#### [Work item]
Report every line of the entries that contains the word "Ventas".

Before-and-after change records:
*** Block opens ***

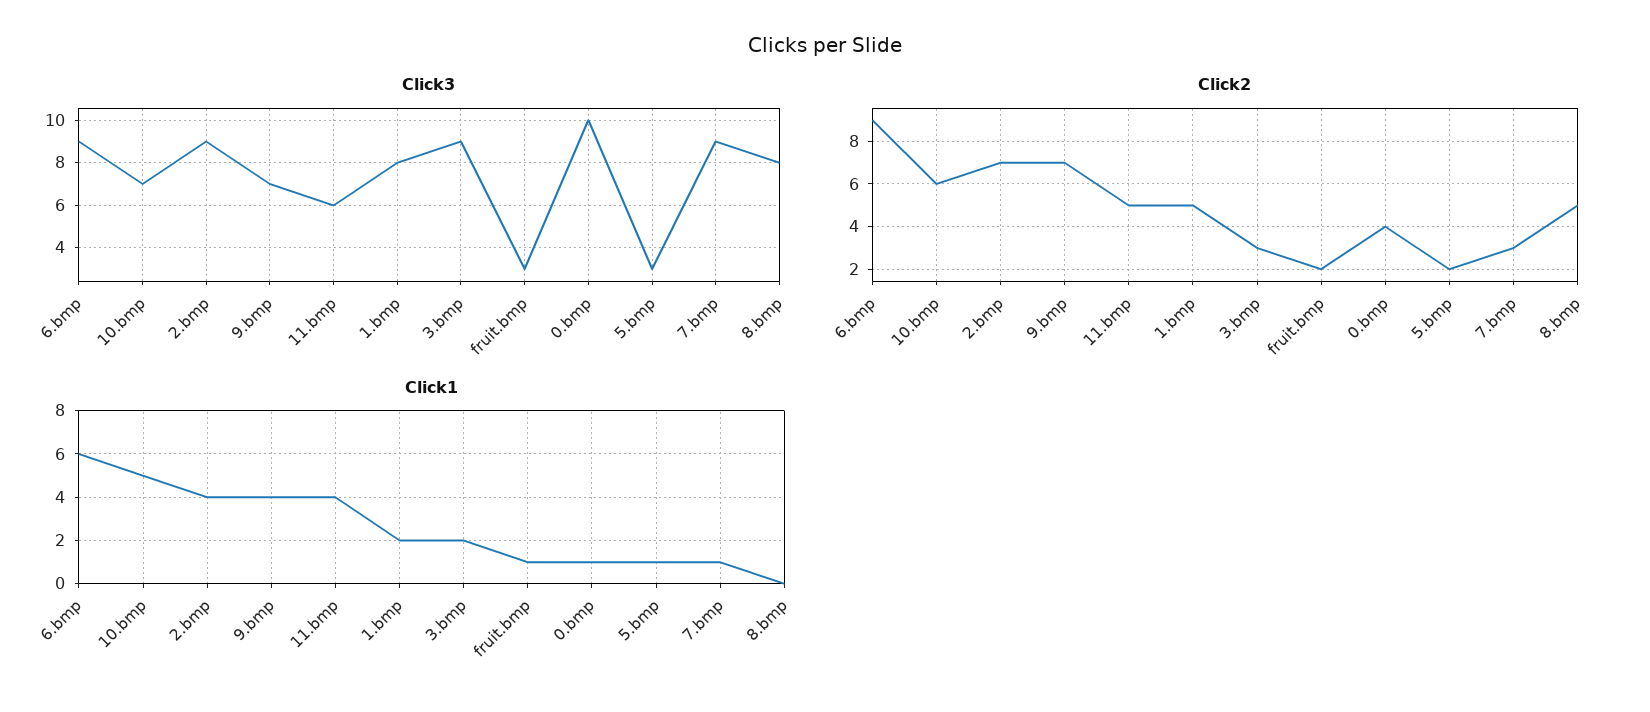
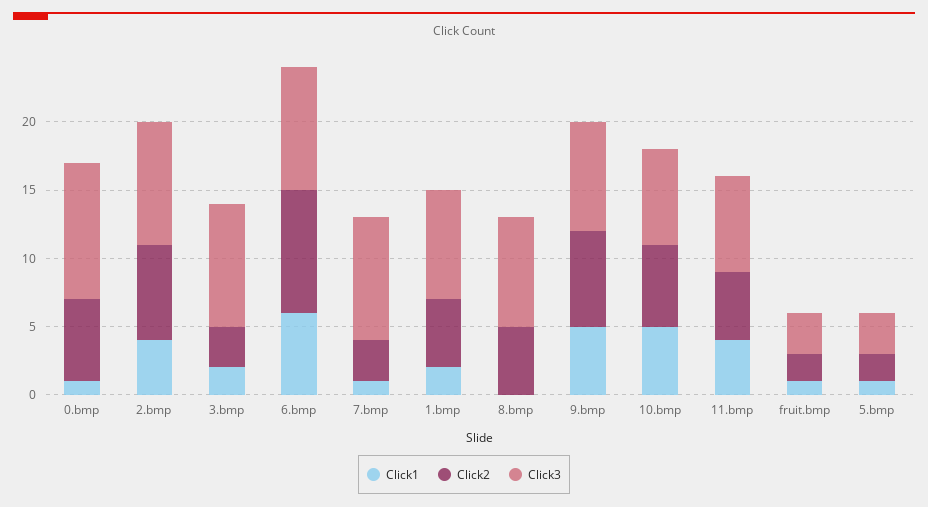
  {
    "Click3": {
      "6.bmp": 9,
      "10.bmp": 7,
      "2.bmp": 9,
-     "9.bmp": 7,
+     "9.bmp": 8,
-     "11.bmp": 6,
+     "11.bmp": 7,
      "1.bmp": 8,
      "3.bmp": 9,
      "fruit.bmp": 3,
      "0.bmp": 10,
      "5.bmp": 3,
      "7.bmp": 9,
      "8.bmp": 8
    },
    "Click2": {
      "6.bmp": 9,
      "10.bmp": 6,
      "2.bmp": 7,
      "9.bmp": 7,
      "11.bmp": 5,
      "1.bmp": 5,
      "3.bmp": 3,
      "fruit.bmp": 2,
-     "0.bmp": 4,
+     "0.bmp": 6,
      "5.bmp": 2,
      "7.bmp": 3,
      "8.bmp": 5
    },
    "Click1": {
      "6.bmp": 6,
      "10.bmp": 5,
      "2.bmp": 4,
-     "9.bmp": 4,
+     "9.bmp": 5,
      "11.bmp": 4,
      "1.bmp": 2,
      "3.bmp": 2,
      "fruit.bmp": 1,
      "0.bmp": 1,
      "5.bmp": 1,
      "7.bmp": 1,
      "8.bmp": 0
    }
  }

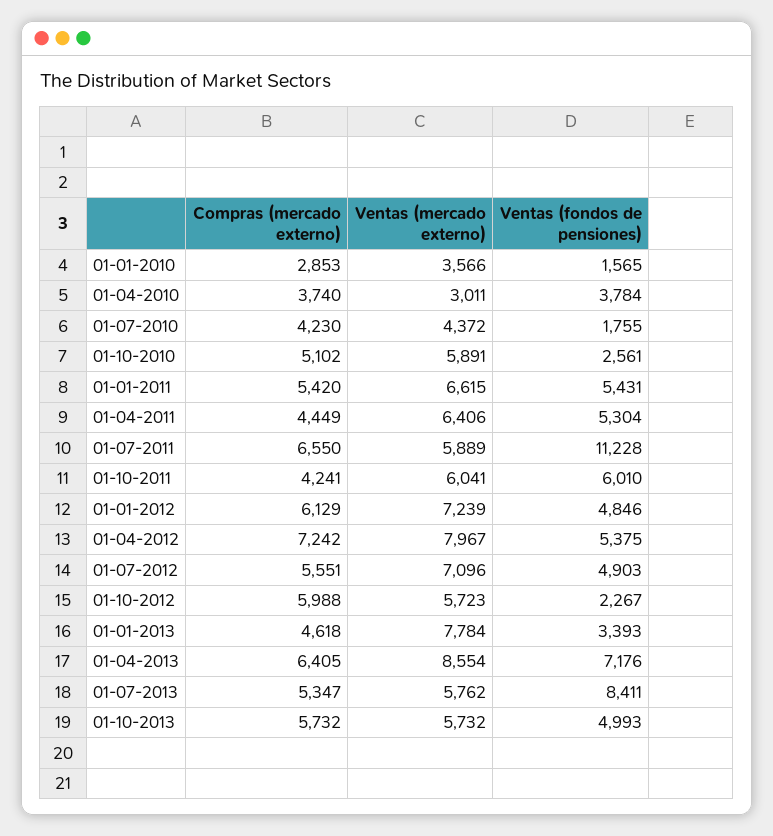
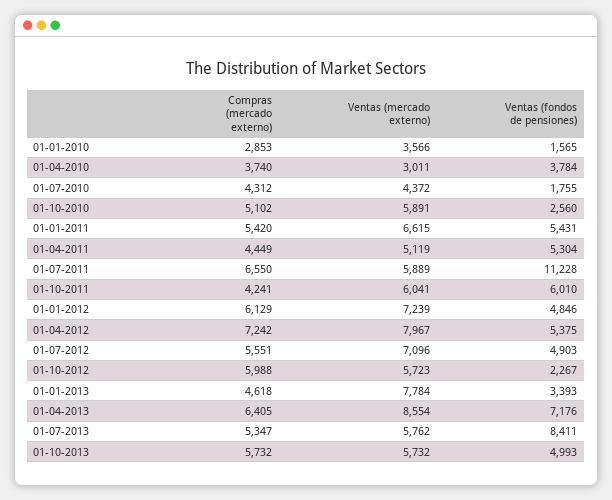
  {
    "Compras (mercado externo)": {
      "01-01-2010": 2853,
      "01-04-2010": 3740,
-     "01-07-2010": 4230,
+     "01-07-2010": 4312,
      "01-10-2010": 5102,
      "01-01-2011": 5420,
      "01-04-2011": 4449,
      "01-07-2011": 6550,
      "01-10-2011": 4241,
      "01-01-2012": 6129,
      "01-04-2012": 7242,
      "01-07-2012": 5551,
      "01-10-2012": 5988,
      "01-01-2013": 4618,
      "01-04-2013": 6405,
      "01-07-2013": 5347,
      "01-10-2013": 5732
    },
    "Ventas (mercado externo)": {
      "01-01-2010": 3566,
      "01-04-2010": 3011,
      "01-07-2010": 4372,
      "01-10-2010": 5891,
      "01-01-2011": 6615,
-     "01-04-2011": 6406,
+     "01-04-2011": 5119,
      "01-07-2011": 5889,
      "01-10-2011": 6041,
      "01-01-2012": 7239,
      "01-04-2012": 7967,
      "01-07-2012": 7096,
      "01-10-2012": 5723,
      "01-01-2013": 7784,
      "01-04-2013": 8554,
      "01-07-2013": 5762,
      "01-10-2013": 5732
    },
    "Ventas (fondos de pensiones)": {
      "01-01-2010": 1565,
      "01-04-2010": 3784,
      "01-07-2010": 1755,
-     "01-10-2010": 2561,
+     "01-10-2010": 2560,
      "01-01-2011": 5431,
      "01-04-2011": 5304,
      "01-07-2011": 11228,
      "01-10-2011": 6010,
      "01-01-2012": 4846,
      "01-04-2012": 5375,
      "01-07-2012": 4903,
      "01-10-2012": 2267,
      "01-01-2013": 3393,
      "01-04-2013": 7176,
      "01-07-2013": 8411,
      "01-10-2013": 4993
    }
  }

*** Block closes ***

#### [Result of the task]
    "Ventas (mercado externo)": {
    "Ventas (fondos de pensiones)": {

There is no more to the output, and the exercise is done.